*Saved data entries*
* START *

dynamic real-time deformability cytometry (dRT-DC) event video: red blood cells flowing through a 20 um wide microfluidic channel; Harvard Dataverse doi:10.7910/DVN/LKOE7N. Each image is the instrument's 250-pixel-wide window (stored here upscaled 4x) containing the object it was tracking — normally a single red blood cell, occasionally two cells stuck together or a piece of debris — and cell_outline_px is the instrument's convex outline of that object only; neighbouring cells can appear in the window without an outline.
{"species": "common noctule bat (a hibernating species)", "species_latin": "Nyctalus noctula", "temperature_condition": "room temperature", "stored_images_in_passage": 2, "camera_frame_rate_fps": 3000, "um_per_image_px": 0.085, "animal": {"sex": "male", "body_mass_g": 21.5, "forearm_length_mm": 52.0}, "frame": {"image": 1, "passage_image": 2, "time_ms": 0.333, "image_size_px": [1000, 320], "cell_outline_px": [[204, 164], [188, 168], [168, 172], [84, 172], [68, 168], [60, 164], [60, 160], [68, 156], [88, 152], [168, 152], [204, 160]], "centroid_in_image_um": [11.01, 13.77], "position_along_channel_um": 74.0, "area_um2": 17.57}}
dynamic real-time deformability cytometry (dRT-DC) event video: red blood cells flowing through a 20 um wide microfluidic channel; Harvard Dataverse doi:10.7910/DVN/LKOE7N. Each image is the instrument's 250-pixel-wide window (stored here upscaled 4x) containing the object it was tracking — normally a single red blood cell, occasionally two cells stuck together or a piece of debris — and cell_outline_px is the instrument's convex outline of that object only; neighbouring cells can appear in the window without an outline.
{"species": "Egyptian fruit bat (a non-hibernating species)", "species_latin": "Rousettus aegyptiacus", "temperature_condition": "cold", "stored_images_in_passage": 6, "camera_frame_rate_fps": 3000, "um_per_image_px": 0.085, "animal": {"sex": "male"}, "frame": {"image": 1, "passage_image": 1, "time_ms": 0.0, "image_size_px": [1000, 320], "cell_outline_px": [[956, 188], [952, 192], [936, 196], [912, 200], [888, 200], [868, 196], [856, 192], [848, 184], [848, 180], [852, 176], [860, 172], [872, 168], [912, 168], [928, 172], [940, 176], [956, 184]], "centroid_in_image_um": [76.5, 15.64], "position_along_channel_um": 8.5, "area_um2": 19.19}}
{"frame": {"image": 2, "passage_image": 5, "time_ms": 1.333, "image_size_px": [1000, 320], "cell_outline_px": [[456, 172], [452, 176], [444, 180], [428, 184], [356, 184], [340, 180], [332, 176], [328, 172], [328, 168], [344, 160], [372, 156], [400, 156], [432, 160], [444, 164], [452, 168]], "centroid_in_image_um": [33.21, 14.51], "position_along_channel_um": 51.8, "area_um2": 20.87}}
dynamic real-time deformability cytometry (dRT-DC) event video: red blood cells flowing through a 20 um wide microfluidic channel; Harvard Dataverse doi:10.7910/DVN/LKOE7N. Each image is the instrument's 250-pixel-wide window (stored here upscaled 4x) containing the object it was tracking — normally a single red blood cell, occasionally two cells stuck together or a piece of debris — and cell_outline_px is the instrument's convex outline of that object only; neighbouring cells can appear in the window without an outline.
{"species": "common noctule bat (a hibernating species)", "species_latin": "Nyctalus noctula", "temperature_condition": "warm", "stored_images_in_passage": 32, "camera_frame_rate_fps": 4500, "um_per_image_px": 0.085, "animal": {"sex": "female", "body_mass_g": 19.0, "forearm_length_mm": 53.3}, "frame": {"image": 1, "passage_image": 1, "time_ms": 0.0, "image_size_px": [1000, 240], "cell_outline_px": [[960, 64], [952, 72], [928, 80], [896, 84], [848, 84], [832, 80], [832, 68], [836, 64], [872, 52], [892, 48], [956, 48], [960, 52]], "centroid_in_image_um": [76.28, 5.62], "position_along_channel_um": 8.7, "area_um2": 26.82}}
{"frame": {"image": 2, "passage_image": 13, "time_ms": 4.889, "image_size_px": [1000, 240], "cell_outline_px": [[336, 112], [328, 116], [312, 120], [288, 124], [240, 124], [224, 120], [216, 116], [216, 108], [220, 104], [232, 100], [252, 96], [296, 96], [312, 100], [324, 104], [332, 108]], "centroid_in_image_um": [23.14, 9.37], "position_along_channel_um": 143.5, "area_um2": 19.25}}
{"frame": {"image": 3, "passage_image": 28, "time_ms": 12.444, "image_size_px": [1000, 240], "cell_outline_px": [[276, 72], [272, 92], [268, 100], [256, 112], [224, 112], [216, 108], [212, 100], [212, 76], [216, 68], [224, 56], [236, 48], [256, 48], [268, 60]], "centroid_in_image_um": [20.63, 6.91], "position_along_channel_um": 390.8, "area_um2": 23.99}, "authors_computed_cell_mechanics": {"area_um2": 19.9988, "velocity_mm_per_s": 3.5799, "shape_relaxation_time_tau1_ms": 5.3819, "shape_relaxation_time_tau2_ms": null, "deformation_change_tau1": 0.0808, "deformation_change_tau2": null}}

* END *

Print the listing above in its entirety, with every line exact.

*OUTPUT*
dynamic real-time deformability cytometry (dRT-DC) event video: red blood cells flowing through a 20 um wide microfluidic channel; Harvard Dataverse doi:10.7910/DVN/LKOE7N. Each image is the instrument's 250-pixel-wide window (stored here upscaled 4x) containing the object it was tracking — normally a single red blood cell, occasionally two cells stuck together or a piece of debris — and cell_outline_px is the instrument's convex outline of that object only; neighbouring cells can appear in the window without an outline.
{"species": "common noctule bat (a hibernating species)", "species_latin": "Nyctalus noctula", "temperature_condition": "room temperature", "stored_images_in_passage": 2, "camera_frame_rate_fps": 3000, "um_per_image_px": 0.085, "animal": {"sex": "male", "body_mass_g": 21.5, "forearm_length_mm": 52.0}, "frame": {"image": 1, "passage_image": 2, "time_ms": 0.333, "image_size_px": [1000, 320], "cell_outline_px": [[204, 164], [188, 168], [168, 172], [84, 172], [68, 168], [60, 164], [60, 160], [68, 156], [88, 152], [168, 152], [204, 160]], "centroid_in_image_um": [11.01, 13.77], "position_along_channel_um": 74.0, "area_um2": 17.57}}
dynamic real-time deformability cytometry (dRT-DC) event video: red blood cells flowing through a 20 um wide microfluidic channel; Harvard Dataverse doi:10.7910/DVN/LKOE7N. Each image is the instrument's 250-pixel-wide window (stored here upscaled 4x) containing the object it was tracking — normally a single red blood cell, occasionally two cells stuck together or a piece of debris — and cell_outline_px is the instrument's convex outline of that object only; neighbouring cells can appear in the window without an outline.
{"species": "Egyptian fruit bat (a non-hibernating species)", "species_latin": "Rousettus aegyptiacus", "temperature_condition": "cold", "stored_images_in_passage": 6, "camera_frame_rate_fps": 3000, "um_per_image_px": 0.085, "animal": {"sex": "male"}, "frame": {"image": 1, "passage_image": 1, "time_ms": 0.0, "image_size_px": [1000, 320], "cell_outline_px": [[956, 188], [952, 192], [936, 196], [912, 200], [888, 200], [868, 196], [856, 192], [848, 184], [848, 180], [852, 176], [860, 172], [872, 168], [912, 168], [928, 172], [940, 176], [956, 184]], "centroid_in_image_um": [76.5, 15.64], "position_along_channel_um": 8.5, "area_um2": 19.19}}
{"frame": {"image": 2, "passage_image": 5, "time_ms": 1.333, "image_size_px": [1000, 320], "cell_outline_px": [[456, 172], [452, 176], [444, 180], [428, 184], [356, 184], [340, 180], [332, 176], [328, 172], [328, 168], [344, 160], [372, 156], [400, 156], [432, 160], [444, 164], [452, 168]], "centroid_in_image_um": [33.21, 14.51], "position_along_channel_um": 51.8, "area_um2": 20.87}}
dynamic real-time deformability cytometry (dRT-DC) event video: red blood cells flowing through a 20 um wide microfluidic channel; Harvard Dataverse doi:10.7910/DVN/LKOE7N. Each image is the instrument's 250-pixel-wide window (stored here upscaled 4x) containing the object it was tracking — normally a single red blood cell, occasionally two cells stuck together or a piece of debris — and cell_outline_px is the instrument's convex outline of that object only; neighbouring cells can appear in the window without an outline.
{"species": "common noctule bat (a hibernating species)", "species_latin": "Nyctalus noctula", "temperature_condition": "warm", "stored_images_in_passage": 32, "camera_frame_rate_fps": 4500, "um_per_image_px": 0.085, "animal": {"sex": "female", "body_mass_g": 19.0, "forearm_length_mm": 53.3}, "frame": {"image": 1, "passage_image": 1, "time_ms": 0.0, "image_size_px": [1000, 240], "cell_outline_px": [[960, 64], [952, 72], [928, 80], [896, 84], [848, 84], [832, 80], [832, 68], [836, 64], [872, 52], [892, 48], [956, 48], [960, 52]], "centroid_in_image_um": [76.28, 5.62], "position_along_channel_um": 8.7, "area_um2": 26.82}}
{"frame": {"image": 2, "passage_image": 13, "time_ms": 4.889, "image_size_px": [1000, 240], "cell_outline_px": [[336, 112], [328, 116], [312, 120], [288, 124], [240, 124], [224, 120], [216, 116], [216, 108], [220, 104], [232, 100], [252, 96], [296, 96], [312, 100], [324, 104], [332, 108]], "centroid_in_image_um": [23.14, 9.37], "position_along_channel_um": 143.5, "area_um2": 19.25}}
{"frame": {"image": 3, "passage_image": 28, "time_ms": 12.444, "image_size_px": [1000, 240], "cell_outline_px": [[276, 72], [272, 92], [268, 100], [256, 112], [224, 112], [216, 108], [212, 100], [212, 76], [216, 68], [224, 56], [236, 48], [256, 48], [268, 60]], "centroid_in_image_um": [20.63, 6.91], "position_along_channel_um": 390.8, "area_um2": 23.99}, "authors_computed_cell_mechanics": {"area_um2": 19.9988, "velocity_mm_per_s": 3.5799, "shape_relaxation_time_tau1_ms": 5.3819, "shape_relaxation_time_tau2_ms": null, "deformation_change_tau1": 0.0808, "deformation_change_tau2": null}}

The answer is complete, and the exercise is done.